30 Mart 2009 Pazartesi

ANKET

İstiklal Caddesi’nin ortasında bekliyorum. Herkesin nefret ettiği “ Kısa bir soru sorabilir miyim?” anketörlerinden biriyim.
Hiç merak etmediğim insanlara hiç merak etmediğim sigara markalarını soruyorum. Ama önce beni sevimli bulmaları için gülümsemem, kaçamamaları için gözlerinin içine bakmam ve kalabalıkta beni duyabilmeleri için yanlarına sokulmam gerek. Onlarsa ne ter kokularından rahatsız olduğumdan ne de mesai saati sonuna kadar tek bir sigara içemeyeceğimden haberdarlar. Kendi sigaralarının güzelliklerinden bahsetmekteler. Birkaç gün önce çamaşır yumuşatıcılarını anlatıyorlardı. O zaman yumuşatıcılarını ne kadar yumuşattığı ya da kokusunun ne kadar dayanıklı olduğu da bu kadar sinirimi bozuyor muydu hatırlamıyorum.
İnsanlara sorular sormanın zorunluluk haline gelince soranı daha çok zor durumda bıraktığını fark ettim bugün. Bilmek olarak isimlendirdiğimiz önüne geçemediğimiz insani arzumuzun bu şekli alması şaşırtıcı geldi. Oysa en hevesli olduğumuz şey üzerimize düşmeyen şeyleri bilmek. Ben fazla meraklı biri değilim. Herkes ne kadar hevesliyse başkalarının hayatına ben de o kadar hevesliyim. Gerektiğinde yurdun koridorlarında bağıra çağıra telefon konuşmalarıyla hepimizi özel hayatına dahil edenlere sinirlenecek kadar merakıma hakimim. Bir tek yoldan geçen insanların yüzlerini ve ifadelerini merak etmekten alıkoyamıyormuşum kendimi; bugün öğrendim.
Günün başında güler yüzlü insanlar vardı caddede.
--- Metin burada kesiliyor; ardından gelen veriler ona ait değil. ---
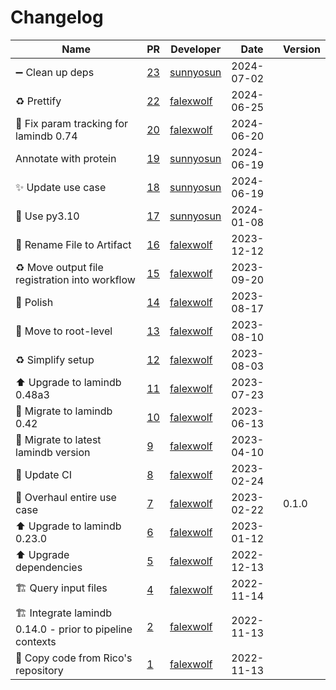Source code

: # Changelog

<!-- prettier-ignore -->
Name | PR | Developer | Date | Version
--- | --- | --- | --- | ---
➖ Clean up deps | [23](https://github.com/laminlabs/redun-lamin/pull/23) | [sunnyosun](https://github.com/sunnyosun) | 2024-07-02 |
♻️ Prettify | [22](https://github.com/laminlabs/redun-lamin/pull/22) | [falexwolf](https://github.com/falexwolf) | 2024-06-25 |
💚 Fix param tracking for lamindb 0.74 | [20](https://github.com/laminlabs/redun-lamin-fasta/pull/20) | [falexwolf](https://github.com/falexwolf) | 2024-06-20 |
Annotate with protein | [19](https://github.com/laminlabs/redun-lamin-fasta/pull/19) | [sunnyosun](https://github.com/sunnyosun) | 2024-06-19 |
✨ Update use case | [18](https://github.com/laminlabs/redun-lamin-fasta/pull/18) | [sunnyosun](https://github.com/sunnyosun) | 2024-06-19 |
👷 Use py3.10 | [17](https://github.com/laminlabs/redun-lamin-fasta/pull/17) | [sunnyosun](https://github.com/sunnyosun) | 2024-01-08 |
🚚 Rename File to Artifact | [16](https://github.com/laminlabs/redun-lamin-fasta/pull/16) | [falexwolf](https://github.com/falexwolf) | 2023-12-12 |
♻️ Move output file registration into workflow | [15](https://github.com/laminlabs/redun-lamin-fasta/pull/15) | [falexwolf](https://github.com/falexwolf) | 2023-09-20 |
📝 Polish | [14](https://github.com/laminlabs/redun-lamin-fasta/pull/14) | [falexwolf](https://github.com/falexwolf) | 2023-08-17 |
🎨 Move to root-level | [13](https://github.com/laminlabs/redun-lamin-fasta/pull/13) | [falexwolf](https://github.com/falexwolf) | 2023-08-10 |
♻️ Simplify setup | [12](https://github.com/laminlabs/redun-lamin-fasta/pull/12) | [falexwolf](https://github.com/falexwolf) | 2023-08-03 |
⬆️ Upgrade to lamindb 0.48a3 | [11](https://github.com/laminlabs/redun-lamin-fasta/pull/11) | [falexwolf](https://github.com/falexwolf) | 2023-07-23 |
🚚 Migrate to lamindb 0.42 | [10](https://github.com/laminlabs/redun-lamin-fasta/pull/10) | [falexwolf](https://github.com/falexwolf) | 2023-06-13 |
:truck: Migrate to latest lamindb version | [9](https://github.com/laminlabs/redun-lamin-fasta/pull/9) | [falexwolf](https://github.com/falexwolf) | 2023-04-10 |
👷 Update CI | [8](https://github.com/laminlabs/redun-lamin-fasta/pull/8) | [falexwolf](https://github.com/falexwolf) | 2023-02-24 |
🚸 Overhaul entire use case | [7](https://github.com/laminlabs/redun-lamin-fasta/pull/7) | [falexwolf](https://github.com/falexwolf) | 2023-02-22 | 0.1.0
⬆️ Upgrade to lamindb 0.23.0 | [6](https://github.com/laminlabs/redun-lamin-fasta/pull/6) | [falexwolf](https://github.com/falexwolf) | 2023-01-12 |
⬆️ Upgrade dependencies | [5](https://github.com/laminlabs/redun-lamin-fasta/pull/5) | [falexwolf](https://github.com/falexwolf) | 2022-12-13 |
🏗️ Query input files | [4](https://github.com/laminlabs/redun-lamin-fasta/pull/4) | [falexwolf](https://github.com/falexwolf) | 2022-11-14 |
🏗️ Integrate lamindb 0.14.0 - prior to pipeline contexts | [2](https://github.com/laminlabs/redun-lamin-fasta/pull/2) | [falexwolf](https://github.com/falexwolf) | 2022-11-13 |
🚚 Copy code from Rico's repository | [1](https://github.com/laminlabs/redun-lamin-fasta/pull/1) | [falexwolf](https://github.com/falexwolf) | 2022-11-13 |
Sanki buraya sırf benim sorduğum soruları yanıtlamak için gelmiş gibiydiler. Günün sonuna doğru -günlerden Cuma olması sebebiyle-elleri kolları birbirine karışmış kütleler halinde ilerliyorlar. Yapış yapış yapaylık kokuyor bu bağlar. İstiklal Caddesi’nin karmaşıklığını oluşturan tek şeyin bu birbirine karışmış eller kollar olduğunu düşünmeye başlıyorum. Amaçları ara sokaklarda önce çay-kahve bardaklarında sonra içki kokularında kaybolmak. Toprağın altında kıvrılan kocaman bir solucan gibi sokaklara akıyorlar.
Bense hala tek bir sigara bile içemiyorum.
Meltem

1 yorum:

  1. Daha önce hiç anketörlerin açısından bakmamıştım. Hani bize zencilerin hepsi aynı gibi geliyor ya onlara da beyazlar öyle geliyormuş. Demek ki anketörler de bizi sevmiyorlar. O zaman onlara kibar davranmama gerek kalmadı.
    En sevdiğim yazın bu arada (Aynı zamanda en çok dumur olduğum) ama "Bilmek olarak isimlendirdiğimiz önüne geçemediğimiz insani arzumuzun bu şekli alması şaşırtıcı geldi." diye tanımladığın cümlenin alışılmışın dışında uzatılmışlığı beni rahatsızlık derecesinde etkiledi.
    Şaka bir yana ben bu fanzini hala alamadım ve istiyorum.
    Son olarak bu bloga ilk yorum yapan benim (güneş gözlüğü).